In the big picture since there are only 7 Avg values missing (<1% of 738 months), any of these approaches would work.

However there is some appeal to option C: Imputing:

  • Shows seasonal trends for CO2
  • We are plotting all months in our data as a line plot



Let's replot our original figure with option 3:

In [53]:
sns.lineplot(x='DecDate', y='Avg', data=co2_impute)
plt.title("CO2 Average By Month, Imputed");
No description has been provided for this image

Looks pretty close to what we see on the NOAA website!

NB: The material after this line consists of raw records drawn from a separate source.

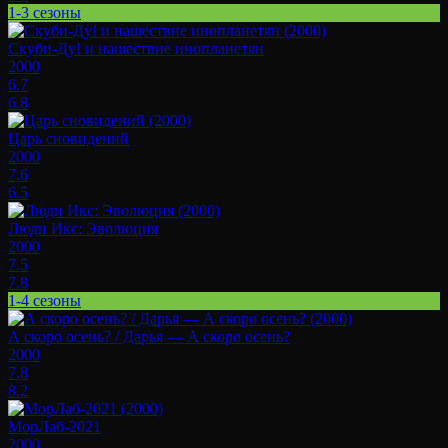
1-3 сезоны
Скуби-Ду! и нашествие инопланетян
2000
6.7
6.8
Царь сновидений
2000
7.6
6.5
Люди Икс: Эволюция
2000
7.5
7.8
1-4 сезоны
А скоро осень? / Дарья — А скоро осень?
2000
7.8
8.2
МорЛаб-2021
2000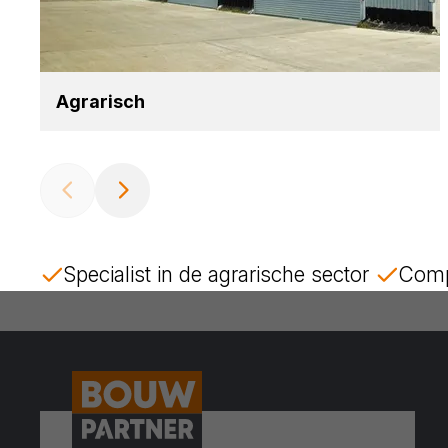
Agra­risch
Specialist in de agrarische sector
Comp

Presenting the data: A Discussion on Data Granularity¶

From the description:

  • monthly measurements are averages of average day measurements.
  • The NOAA GML website has datasets for daily/hourly measurements too.

The data you present depends on your research question.

How do CO2 levels vary by season?

  • You might want to keep average monthly data.

Are CO2 levels rising over the past 50+ years, consistent with global warming predictions?

  • You might be happier with a coarser granularity of average year data!
In [54]:
co2_year = co2_impute.groupby('Yr').mean()
sns.lineplot(x='Yr', y='Avg', data=co2_year)
plt.title("CO2 Average By Year");
No description has been provided for this image

Indeed, we see a rise by nearly 100 ppm of CO2 since Mauna Loa began recording in 1958.